EU science chief resigns with blast at coronavirus response

From WWW.FT.COM

The president of the European Research Council - the EU's top scientist - has resigned after failing to persuade Brussels to set up a large-scale scientific programme to fight Covid-19.

Professor Mauro Ferrari, who started a four-year term as leader of Europe's flagship scientific institution on January 1, submitted his resignation to EU commission president Ursula von der Leyen on Tuesday afternoon.

"I have been extremely disappointed by the European response to Covid-19," he said in a statement to the Financial Times. "I arrived at the ERC a fervent supporter of the EU [but] the Covid-19 crisis completely changed my views, though the ideals of international collaboration I continue to support with enthusiasm."

The ERC, set up in 2007 to fund Europe's best scientists, has become one of the world's most prestigious funding agencies with a budget of around €2bn a year.

Prof Ferrari, an Italian-American pioneer of nanomedicine, said his rift with the European Commission started in early March "as it became evident that the pandemic would be a tragedy of possibly unprecedented proportions".

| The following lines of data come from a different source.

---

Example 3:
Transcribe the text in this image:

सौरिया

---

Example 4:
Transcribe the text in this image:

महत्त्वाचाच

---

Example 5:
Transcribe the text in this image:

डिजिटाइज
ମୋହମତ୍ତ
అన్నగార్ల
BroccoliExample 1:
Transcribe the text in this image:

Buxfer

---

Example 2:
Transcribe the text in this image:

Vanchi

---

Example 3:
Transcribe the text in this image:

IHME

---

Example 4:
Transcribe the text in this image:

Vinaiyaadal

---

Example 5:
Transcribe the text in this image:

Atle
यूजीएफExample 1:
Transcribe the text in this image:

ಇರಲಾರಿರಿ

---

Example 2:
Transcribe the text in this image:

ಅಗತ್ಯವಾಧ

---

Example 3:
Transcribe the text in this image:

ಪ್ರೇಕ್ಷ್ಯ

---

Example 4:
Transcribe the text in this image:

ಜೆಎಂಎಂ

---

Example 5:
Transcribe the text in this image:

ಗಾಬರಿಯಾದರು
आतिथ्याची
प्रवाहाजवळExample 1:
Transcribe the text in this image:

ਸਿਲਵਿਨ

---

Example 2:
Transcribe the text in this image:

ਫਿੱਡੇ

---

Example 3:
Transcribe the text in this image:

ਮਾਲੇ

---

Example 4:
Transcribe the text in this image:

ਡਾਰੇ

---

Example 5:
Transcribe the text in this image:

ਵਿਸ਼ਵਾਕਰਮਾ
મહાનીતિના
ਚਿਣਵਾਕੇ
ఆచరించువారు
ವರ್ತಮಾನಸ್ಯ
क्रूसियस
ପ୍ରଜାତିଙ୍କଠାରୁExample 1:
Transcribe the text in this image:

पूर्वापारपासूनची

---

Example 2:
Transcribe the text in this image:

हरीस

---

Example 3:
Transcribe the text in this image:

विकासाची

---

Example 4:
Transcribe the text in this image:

He said he proposed then to set up a special ERC programme to combat Covid-19. "I thought that at a time like this, the very best scientists in the world should be provided with resources and opportunities to fight the pandemic, with new drugs, new vaccines, new diagnostic tools, new behavioural dynamic approaches based on science, to replace the oft-improvised intuitions of political leaders," he said.

But the ERC Scientific Council, its governing body, unanimously rejected the idea, he said, on the grounds that its remit allows it only to fund "bottom-up" research proposed by scientists, rather than larger "top-down" programmes with objectives set by EU leaders.

“I argued that this was not the time for scientific governance to worry excessively about the subtleties of the distinctions between bottom-up versus top-down research,” said Prof Ferrari, who spent much of his career as a prominent cancer researcher in the US.

He said he got a second chance when Ms von der Leyen asked him for his views on addressing the pandemic. He then developed a plan “to which she contributed substantial directives”.

“The very fact that I worked directly with her created an internal political thunderstorm,” he said. “The proposal was passed on to different layers of European Commission administration, where I believe it disintegrated upon impact.”